It's not the size of your rod but how well you sling it... Sorry, couldn't help myself. I prefer light tackle myself but on heavy surf days I will break out the big rod (10') to get past the breakers. It hurts my neck to look up at the big rods in a sand spike to see if I have a bite. 6-7' rods mostly for me and my trusty 54" ultra light tackle rod (used for the inlet, not the surf). I caught a nice 38" bull drum on that one.

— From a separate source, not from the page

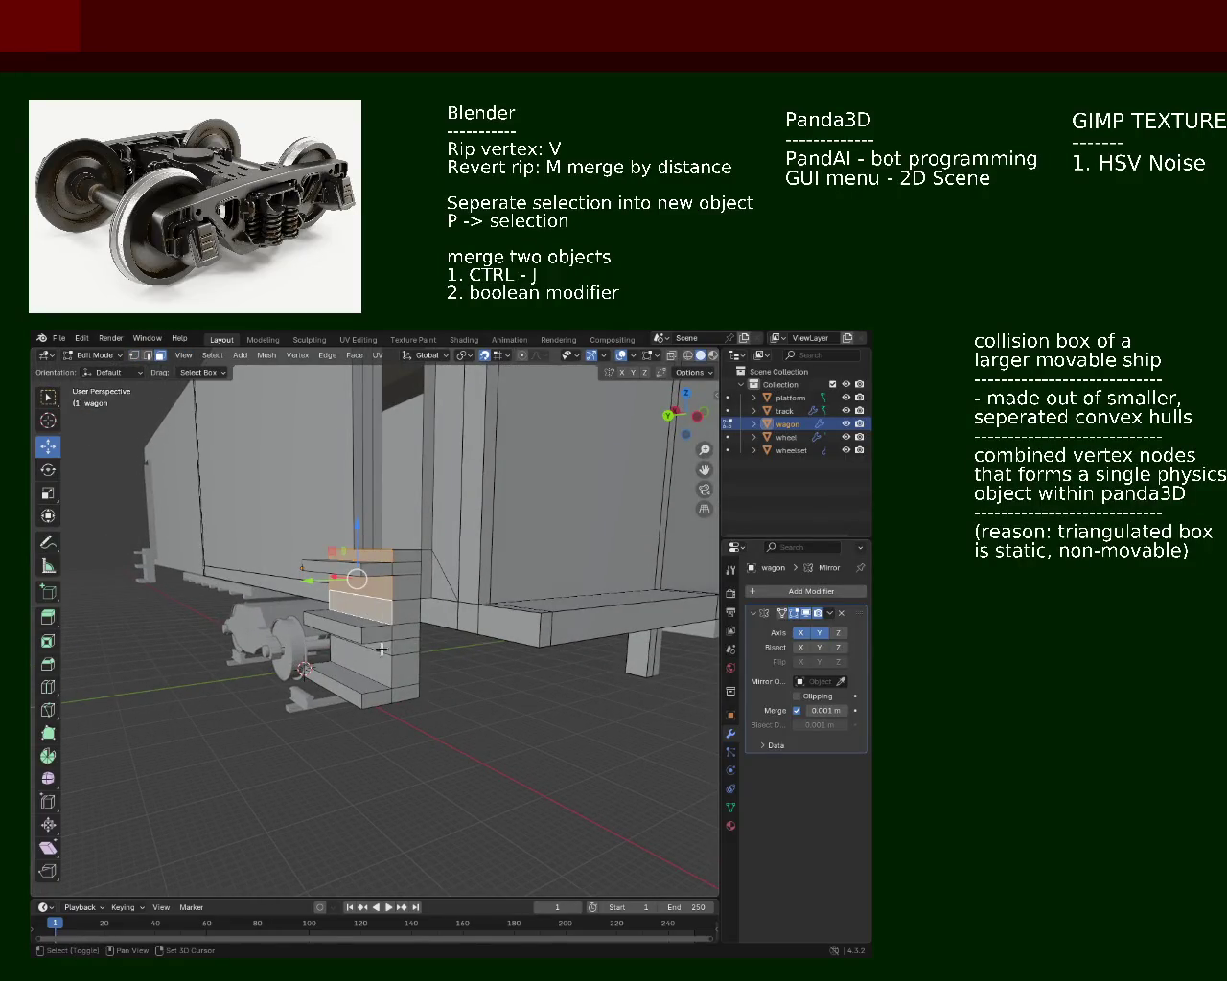
drag(326, 611, 377, 603)
drag(378, 604, 489, 595)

Something about landing a 30 lb fish on 8 lb test to get the blood going.


----------



## drw1985 (Oct 15, 2014)

RJ that's what I'm lookin for to get out farther for some big stuff just for fun I have smaller rods for in close so I can catch that pin fish for bait for the big one lol I'm a stay at home dad with twin girls so money is alittle tight I'm not an everyday fisherman but I'm close enough to walk to the beach so it only every other day lol
Daniel


----------



## drw1985 (Oct 15, 2014)

Thank you for all the advice I'm glad I joined


----------



## RjTheMetalhead (Dec 3, 2011)

drw1985 said:


> RJ that's what I'm lookin for to get out farther for some big stuff just for fun I have smaller rods for in close so I can catch that pin fish for bait for the big one lol I'm a stay at home dad with twin girls so money is alittle tight I'm not an everyday fisherman but I'm close enough to walk to the beach so it only every other day lol
> Daniel


The only problem with "Big Stuff" is that most of the year it is mostly sharks and rays, the spring you might find some of the bigger blues... late September and October are the months where you can catch the big drum in a better ratio to sharks...


----------



## drw1985 (Oct 15, 2014)

I just want a good fight lol we used a jon boat in the inlets mostly then would go to the 5 mile marker for kings but no more boat so I'm on the surf for now I know I dont need a huge rod had to say it but I'm lookin to change it up
Daniel


----------



## bluefish1928 (Jun 9, 2007)

I like a 9ft rod for slinging metal lures for bluefish. I simply think it is an advantage to get a further cast when fishing lures- especially when baitfish are further out.

also, I need a lightweight rod

ugly sticks are great in terms of durability but poor for distance and are too heavy to cast all day.


----------



## Elgreco (Aug 12, 2014)

I have a 7ft ugly stick big water spinner and the tip is way too flexible for lures.


----------